L’édito CAC 40 de Jérôme Boumengel


Dans mon dernier édito sur le CAC40, j’indiquais qu’il n’y avait pas lieu de remettre en cause la tendance haussière de moyen terme, c'est-à-dire celle qui a débuté en octobre 2011, tout en soulignant que cela ne voulait pas dire que l’indice ne pouvait pas baisser à court terme. Il semble toutefois que la correction à court terme soit plus forte que celle que j’avais anticipée au départ. L’indice parisien pourrait en effet repasser par la case des 3200 points avant de revisiter les plus hauts annuels à 3600 points.

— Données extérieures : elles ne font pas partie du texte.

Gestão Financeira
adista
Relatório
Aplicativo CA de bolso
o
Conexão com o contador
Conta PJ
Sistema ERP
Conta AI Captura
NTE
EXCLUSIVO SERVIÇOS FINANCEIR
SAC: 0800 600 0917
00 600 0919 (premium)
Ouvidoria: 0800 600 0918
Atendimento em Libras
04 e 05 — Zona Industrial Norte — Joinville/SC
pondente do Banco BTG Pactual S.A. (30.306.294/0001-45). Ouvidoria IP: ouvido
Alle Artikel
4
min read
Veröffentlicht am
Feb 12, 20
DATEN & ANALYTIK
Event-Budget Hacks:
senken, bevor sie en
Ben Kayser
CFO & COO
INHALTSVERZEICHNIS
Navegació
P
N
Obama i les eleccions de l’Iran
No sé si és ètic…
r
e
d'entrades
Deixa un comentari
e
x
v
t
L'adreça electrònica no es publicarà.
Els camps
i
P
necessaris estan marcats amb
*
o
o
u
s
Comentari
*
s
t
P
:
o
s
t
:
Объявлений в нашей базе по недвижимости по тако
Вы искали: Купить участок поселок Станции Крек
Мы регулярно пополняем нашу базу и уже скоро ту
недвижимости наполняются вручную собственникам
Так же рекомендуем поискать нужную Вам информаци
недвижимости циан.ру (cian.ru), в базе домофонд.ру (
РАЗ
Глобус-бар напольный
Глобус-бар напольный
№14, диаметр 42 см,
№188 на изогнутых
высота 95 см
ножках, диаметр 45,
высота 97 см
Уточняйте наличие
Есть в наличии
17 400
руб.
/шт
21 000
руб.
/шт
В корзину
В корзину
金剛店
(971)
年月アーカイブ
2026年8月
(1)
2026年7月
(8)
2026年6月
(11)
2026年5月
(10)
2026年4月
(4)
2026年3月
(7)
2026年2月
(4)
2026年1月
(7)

La semaine dernière, l’indice a enregistré une baisse de 2%. Sur les 28 secteurs de la Bourse de Paris, 21 ont terminé la semaine sur une baisse, contre seulement 4 en hausse. Si l’on raisonne en tendance, il y a toujours une majorité de secteurs orientés à la hausse, le Sectogram se maintenant au-dessus du seuil critique des 50, très exactement à 58, soit un point de plus que la semaine précédente. La bonne orientation de cet indicateur m’incite donc à ne pas remettre en cause la tendance haussière de moyen terme.

En dépit de la baisse de 2% de l’indice, l’aversion au risque est restée stable, en raison notamment d’une très légère révision à la hausse des perspectives bénéficiaires des sociétés du CAC40 et d’une nouvelle baisse du rendement des bons du Trésor à 12 mois. En exigeant un rendement supplémentaire de l’ordre de 8,5%, le marché parisien fait encore preuve d’une aversion au risque très élevée, pour ne pas dire excessive. Certes, on est plus bas que les 10% exigés par le marché en septembre 2011, mais encore nettement au-dessus des 6% qui correspondent à la moyenne de long terme de cet indicateur boursier.

En revanche, d’un point de vue strictement graphique, l’indice CAC40 est retombé sur le support de son diamant. Une sortie par le bas de cette figure chartiste ouvrirait la voie à un nouveau repli en direction du seuil graphique des 3200 points.